Reader Question:
How do you regain self-trust if your discernment has frequently led you to decisions that had bad outcomes?
This is the second part of an answer to this reader question. In Part 1, I shared some practical ways to regain trust in yourself after making decisions that frequently led to bad outcomes. This week, I want to talk about a watershed realization I had, which led me to grow in confidence much more quickly. It has to do with what makes a decision good - it’s not what I used to think. At the end, I’ve included more practical exercises you can do to start re-building self-trust. Next week, we’ll talk a more about making decisions well - aka, not in a stressed-out way! If this interests you, you might want to join as a paid subscriber - only £5/month right now.
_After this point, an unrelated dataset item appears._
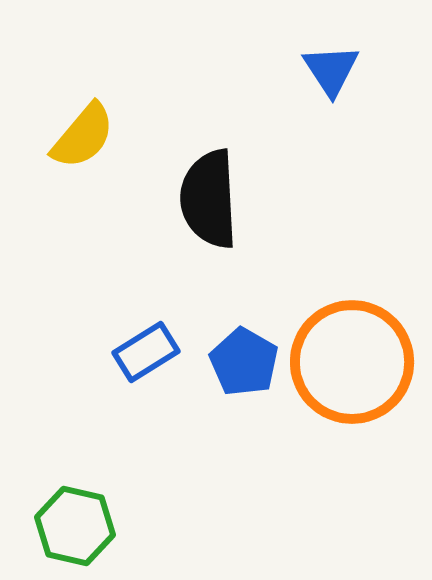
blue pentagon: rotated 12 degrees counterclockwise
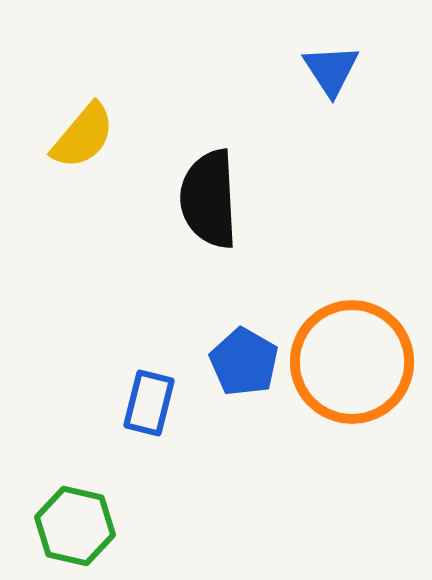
blue rectangle: moved 3 px right, 51 px down; rotated 44 degrees counterclockwise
Like everyone else in the world, I’ve been through some hard things in life, things that I would not have chosen, were it up to me. And sometimes it has felt like those things were my fault somehow - that if I had only made different choices, different things would have happened. Of course in some sense that’s always true - when we alter our actions, the outcome is altered. But sometimes it isn’t true.
Years ago, I found myself bemoaning a situation to my husband, upset at what I thought was my fault. “But you still made the right decision,” he said. His response startled me. How could that be true? If I had made the right decision, bad things wouldn’t have happened.
Only, that’s not entirely true. My husband pointed out that given the information I had, I made a good decision. If I were in the same situation today with the same information available, I’d make the same decision again, because the outcome wasn’t knowable.
This was a new idea for me. Did I need to re-think a lifetime of beating myself up over what I thought were bad decisions? Did this mean maybe I actually could trust myself and my ability to make good decisions?
The Good Is in the Choice
What does it mean to “make a good decision”? When we use that phrase, we usually think that a good decision means good things happen. A good decision means there’s a good outcome. But is it possible to make a good decision and end up with a bad outcome? I think the answer is yes.
Let’s put on our grammar nerd hats for a moment.
When someone says, “I made a good decision,” what is the adjective good referring to? It’s describing the decision, the choice. The choice was a good choice. And what makes one choice good, and another choice bad? Usually, it’s the object of the decision: the thing that is chosen.1
So when someone says, “I made a good decision,” that means, “I chose something good.”
It does not actually mean, “something good happened as a result of my choice.” That may or may not also be true, but it’s a distinct thing.
Here’s an example:
I chose to share my apple with a friend. (Did I make a good decision? Yes. I chose sharing.)
We both got food poisoning. (Did something good happen as a result? No. We both got ill.)
Here’s another example:
I chose to make dinner for friends. (Did I make a good decision? Yes. I chose generosity.)
We had a lovely time together. (Did something good happen as a result? Yes. We had fun.)
In both cases, I chose to do something good: I made a good decision. But in each case, there were different results: some good, some bad. Those results aren’t unrelated, but they are distinguishable.
When we talk about whether or not we’ve made a good decision, it’s important to name what we’re calling good. Is it the actual thing chosen, or the outcome of our choice?